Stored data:
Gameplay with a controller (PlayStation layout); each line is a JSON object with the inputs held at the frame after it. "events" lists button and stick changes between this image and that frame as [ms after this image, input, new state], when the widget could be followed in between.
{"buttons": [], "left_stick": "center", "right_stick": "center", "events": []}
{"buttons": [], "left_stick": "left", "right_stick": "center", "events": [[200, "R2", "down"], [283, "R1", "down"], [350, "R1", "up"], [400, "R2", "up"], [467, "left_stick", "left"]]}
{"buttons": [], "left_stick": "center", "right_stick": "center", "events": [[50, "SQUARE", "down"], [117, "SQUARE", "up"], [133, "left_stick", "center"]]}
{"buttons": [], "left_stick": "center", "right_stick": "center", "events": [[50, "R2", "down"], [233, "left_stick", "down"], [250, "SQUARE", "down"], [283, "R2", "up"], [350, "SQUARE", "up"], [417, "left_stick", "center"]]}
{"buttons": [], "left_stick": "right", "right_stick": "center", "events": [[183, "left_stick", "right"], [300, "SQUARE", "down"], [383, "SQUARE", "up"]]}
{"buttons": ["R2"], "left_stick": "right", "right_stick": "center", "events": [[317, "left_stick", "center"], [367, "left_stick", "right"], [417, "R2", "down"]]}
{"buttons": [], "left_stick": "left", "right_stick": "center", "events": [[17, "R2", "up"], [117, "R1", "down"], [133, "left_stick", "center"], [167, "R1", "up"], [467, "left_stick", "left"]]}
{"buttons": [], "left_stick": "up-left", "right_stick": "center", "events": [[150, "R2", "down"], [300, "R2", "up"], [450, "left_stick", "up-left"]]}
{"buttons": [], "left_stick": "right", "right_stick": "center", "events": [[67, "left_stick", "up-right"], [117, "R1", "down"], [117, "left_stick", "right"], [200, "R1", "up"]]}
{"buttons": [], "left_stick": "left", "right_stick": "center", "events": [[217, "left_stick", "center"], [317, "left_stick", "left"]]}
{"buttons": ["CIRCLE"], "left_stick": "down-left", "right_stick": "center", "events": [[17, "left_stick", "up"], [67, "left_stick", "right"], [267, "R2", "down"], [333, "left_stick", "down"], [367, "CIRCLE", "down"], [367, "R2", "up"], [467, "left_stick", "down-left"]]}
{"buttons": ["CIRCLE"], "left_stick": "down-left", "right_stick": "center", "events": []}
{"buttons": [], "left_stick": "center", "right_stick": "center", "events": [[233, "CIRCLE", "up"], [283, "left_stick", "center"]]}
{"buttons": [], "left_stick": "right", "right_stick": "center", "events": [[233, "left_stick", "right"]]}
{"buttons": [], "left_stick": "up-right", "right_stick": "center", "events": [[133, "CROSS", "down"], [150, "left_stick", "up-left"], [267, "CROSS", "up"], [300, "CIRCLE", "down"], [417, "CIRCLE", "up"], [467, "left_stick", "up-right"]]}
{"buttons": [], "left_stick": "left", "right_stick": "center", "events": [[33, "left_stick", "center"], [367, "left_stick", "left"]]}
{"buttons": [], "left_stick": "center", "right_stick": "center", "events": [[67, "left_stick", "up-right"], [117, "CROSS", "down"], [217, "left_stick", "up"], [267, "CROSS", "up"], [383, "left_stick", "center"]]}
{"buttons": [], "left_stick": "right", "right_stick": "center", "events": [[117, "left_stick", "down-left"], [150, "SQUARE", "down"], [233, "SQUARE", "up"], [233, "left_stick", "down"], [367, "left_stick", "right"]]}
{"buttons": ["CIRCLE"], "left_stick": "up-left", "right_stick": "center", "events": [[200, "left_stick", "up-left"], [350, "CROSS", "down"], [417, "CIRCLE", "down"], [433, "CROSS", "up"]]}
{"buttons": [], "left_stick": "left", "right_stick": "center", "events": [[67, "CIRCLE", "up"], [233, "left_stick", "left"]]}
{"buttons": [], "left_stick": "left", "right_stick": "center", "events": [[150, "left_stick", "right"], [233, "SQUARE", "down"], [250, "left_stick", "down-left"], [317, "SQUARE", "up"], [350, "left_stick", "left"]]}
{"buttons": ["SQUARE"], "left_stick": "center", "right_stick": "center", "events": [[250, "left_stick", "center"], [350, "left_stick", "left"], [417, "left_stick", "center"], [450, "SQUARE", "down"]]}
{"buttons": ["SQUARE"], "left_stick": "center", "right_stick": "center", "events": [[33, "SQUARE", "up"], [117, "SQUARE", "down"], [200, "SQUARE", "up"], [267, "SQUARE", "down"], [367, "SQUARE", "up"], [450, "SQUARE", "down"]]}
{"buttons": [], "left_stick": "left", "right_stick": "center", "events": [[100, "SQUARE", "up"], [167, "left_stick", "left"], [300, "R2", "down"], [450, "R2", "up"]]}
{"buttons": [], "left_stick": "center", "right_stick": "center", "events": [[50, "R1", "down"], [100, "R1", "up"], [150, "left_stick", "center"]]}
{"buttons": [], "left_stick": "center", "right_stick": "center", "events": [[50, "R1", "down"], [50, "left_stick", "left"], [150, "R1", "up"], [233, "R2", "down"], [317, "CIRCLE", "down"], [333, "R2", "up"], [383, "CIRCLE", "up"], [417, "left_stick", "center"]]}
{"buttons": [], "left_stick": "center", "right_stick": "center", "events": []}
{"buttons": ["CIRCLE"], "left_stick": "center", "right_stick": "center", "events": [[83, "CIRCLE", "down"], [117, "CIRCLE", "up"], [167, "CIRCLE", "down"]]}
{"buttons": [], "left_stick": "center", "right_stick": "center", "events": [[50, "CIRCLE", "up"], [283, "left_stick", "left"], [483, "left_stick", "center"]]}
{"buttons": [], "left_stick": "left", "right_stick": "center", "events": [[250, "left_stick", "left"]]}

- _Problem details_
An exact transcription of every record above is required.

- _Solution to the exercise_
Gameplay with a controller (PlayStation layout); each line is a JSON object with the inputs held at the frame after it. "events" lists button and stick changes between this image and that frame as [ms after this image, input, new state], when the widget could be followed in between.
{"buttons": [], "left_stick": "center", "right_stick": "center", "events": []}
{"buttons": [], "left_stick": "left", "right_stick": "center", "events": [[200, "R2", "down"], [283, "R1", "down"], [350, "R1", "up"], [400, "R2", "up"], [467, "left_stick", "left"]]}
{"buttons": [], "left_stick": "center", "right_stick": "center", "events": [[50, "SQUARE", "down"], [117, "SQUARE", "up"], [133, "left_stick", "center"]]}
{"buttons": [], "left_stick": "center", "right_stick": "center", "events": [[50, "R2", "down"], [233, "left_stick", "down"], [250, "SQUARE", "down"], [283, "R2", "up"], [350, "SQUARE", "up"], [417, "left_stick", "center"]]}
{"buttons": [], "left_stick": "right", "right_stick": "center", "events": [[183, "left_stick", "right"], [300, "SQUARE", "down"], [383, "SQUARE", "up"]]}
{"buttons": ["R2"], "left_stick": "right", "right_stick": "center", "events": [[317, "left_stick", "center"], [367, "left_stick", "right"], [417, "R2", "down"]]}
{"buttons": [], "left_stick": "left", "right_stick": "center", "events": [[17, "R2", "up"], [117, "R1", "down"], [133, "left_stick", "center"], [167, "R1", "up"], [467, "left_stick", "left"]]}
{"buttons": [], "left_stick": "up-left", "right_stick": "center", "events": [[150, "R2", "down"], [300, "R2", "up"], [450, "left_stick", "up-left"]]}
{"buttons": [], "left_stick": "right", "right_stick": "center", "events": [[67, "left_stick", "up-right"], [117, "R1", "down"], [117, "left_stick", "right"], [200, "R1", "up"]]}
{"buttons": [], "left_stick": "left", "right_stick": "center", "events": [[217, "left_stick", "center"], [317, "left_stick", "left"]]}
{"buttons": ["CIRCLE"], "left_stick": "down-left", "right_stick": "center", "events": [[17, "left_stick", "up"], [67, "left_stick", "right"], [267, "R2", "down"], [333, "left_stick", "down"], [367, "CIRCLE", "down"], [367, "R2", "up"], [467, "left_stick", "down-left"]]}
{"buttons": ["CIRCLE"], "left_stick": "down-left", "right_stick": "center", "events": []}
{"buttons": [], "left_stick": "center", "right_stick": "center", "events": [[233, "CIRCLE", "up"], [283, "left_stick", "center"]]}
{"buttons": [], "left_stick": "right", "right_stick": "center", "events": [[233, "left_stick", "right"]]}
{"buttons": [], "left_stick": "up-right", "right_stick": "center", "events": [[133, "CROSS", "down"], [150, "left_stick", "up-left"], [267, "CROSS", "up"], [300, "CIRCLE", "down"], [417, "CIRCLE", "up"], [467, "left_stick", "up-right"]]}
{"buttons": [], "left_stick": "left", "right_stick": "center", "events": [[33, "left_stick", "center"], [367, "left_stick", "left"]]}
{"buttons": [], "left_stick": "center", "right_stick": "center", "events": [[67, "left_stick", "up-right"], [117, "CROSS", "down"], [217, "left_stick", "up"], [267, "CROSS", "up"], [383, "left_stick", "center"]]}
{"buttons": [], "left_stick": "right", "right_stick": "center", "events": [[117, "left_stick", "down-left"], [150, "SQUARE", "down"], [233, "SQUARE", "up"], [233, "left_stick", "down"], [367, "left_stick", "right"]]}
{"buttons": ["CIRCLE"], "left_stick": "up-left", "right_stick": "center", "events": [[200, "left_stick", "up-left"], [350, "CROSS", "down"], [417, "CIRCLE", "down"], [433, "CROSS", "up"]]}
{"buttons": [], "left_stick": "left", "right_stick": "center", "events": [[67, "CIRCLE", "up"], [233, "left_stick", "left"]]}
{"buttons": [], "left_stick": "left", "right_stick": "center", "events": [[150, "left_stick", "right"], [233, "SQUARE", "down"], [250, "left_stick", "down-left"], [317, "SQUARE", "up"], [350, "left_stick", "left"]]}
{"buttons": ["SQUARE"], "left_stick": "center", "right_stick": "center", "events": [[250, "left_stick", "center"], [350, "left_stick", "left"], [417, "left_stick", "center"], [450, "SQUARE", "down"]]}
{"buttons": ["SQUARE"], "left_stick": "center", "right_stick": "center", "events": [[33, "SQUARE", "up"], [117, "SQUARE", "down"], [200, "SQUARE", "up"], [267, "SQUARE", "down"], [367, "SQUARE", "up"], [450, "SQUARE", "down"]]}
{"buttons": [], "left_stick": "left", "right_stick": "center", "events": [[100, "SQUARE", "up"], [167, "left_stick", "left"], [300, "R2", "down"], [450, "R2", "up"]]}
{"buttons": [], "left_stick": "center", "right_stick": "center", "events": [[50, "R1", "down"], [100, "R1", "up"], [150, "left_stick", "center"]]}
{"buttons": [], "left_stick": "center", "right_stick": "center", "events": [[50, "R1", "down"], [50, "left_stick", "left"], [150, "R1", "up"], [233, "R2", "down"], [317, "CIRCLE", "down"], [333, "R2", "up"], [383, "CIRCLE", "up"], [417, "left_stick", "center"]]}
{"buttons": [], "left_stick": "center", "right_stick": "center", "events": []}
{"buttons": ["CIRCLE"], "left_stick": "center", "right_stick": "center", "events": [[83, "CIRCLE", "down"], [117, "CIRCLE", "up"], [167, "CIRCLE", "down"]]}
{"buttons": [], "left_stick": "center", "right_stick": "center", "events": [[50, "CIRCLE", "up"], [283, "left_stick", "left"], [483, "left_stick", "center"]]}
{"buttons": [], "left_stick": "left", "right_stick": "center", "events": [[250, "left_stick", "left"]]}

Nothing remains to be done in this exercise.